5) In the area of host factors, genetic biomarkers may be identified that may either predispose or make people less susceptible to the infection. They may also be used to determine risk for severity of disease and complications.
    In all of these initiatives, sharing of information within and among scientists, researchers and institutions both here and abroad will help us build on each others’ strengths and accelerate the race for finding the solutions and the answers to many of our questions.
    Ultimately, winning the battle would depend on how much and how good we understand our adversary- the Covid19 and the virus that causes it. 
    To many, the virus is like an unknown enemy that works silently easing its way among and through susceptible populations, evading detection and prevention.
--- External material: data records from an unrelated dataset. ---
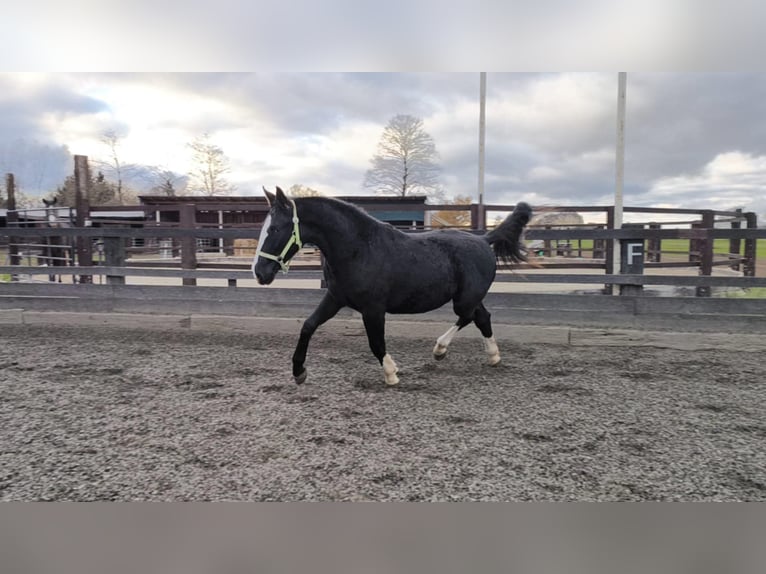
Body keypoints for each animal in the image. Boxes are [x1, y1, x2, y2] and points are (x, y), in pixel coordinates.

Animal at [255, 189, 532, 388]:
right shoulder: (335, 298)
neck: (358, 249)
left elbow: (376, 343)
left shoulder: (373, 309)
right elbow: (308, 326)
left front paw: (391, 374)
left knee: (468, 317)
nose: (259, 273)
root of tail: (484, 240)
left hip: (464, 299)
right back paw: (493, 356)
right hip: (469, 297)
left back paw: (440, 349)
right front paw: (299, 372)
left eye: (275, 228)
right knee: (482, 317)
The experiences of many countries, whether good or bad, will serve as valuable learnings for all of us. 
    For one thing is certain, this epidemic will not be the only ones we will be confronting in the years to come. It has been established by scientists that in the area of zoonotic diseases that start from animal hosts before reaching humans, only half of viruses have been identified. Scientific research and development remain our most effective weapon to confront them and the SARS CoV2.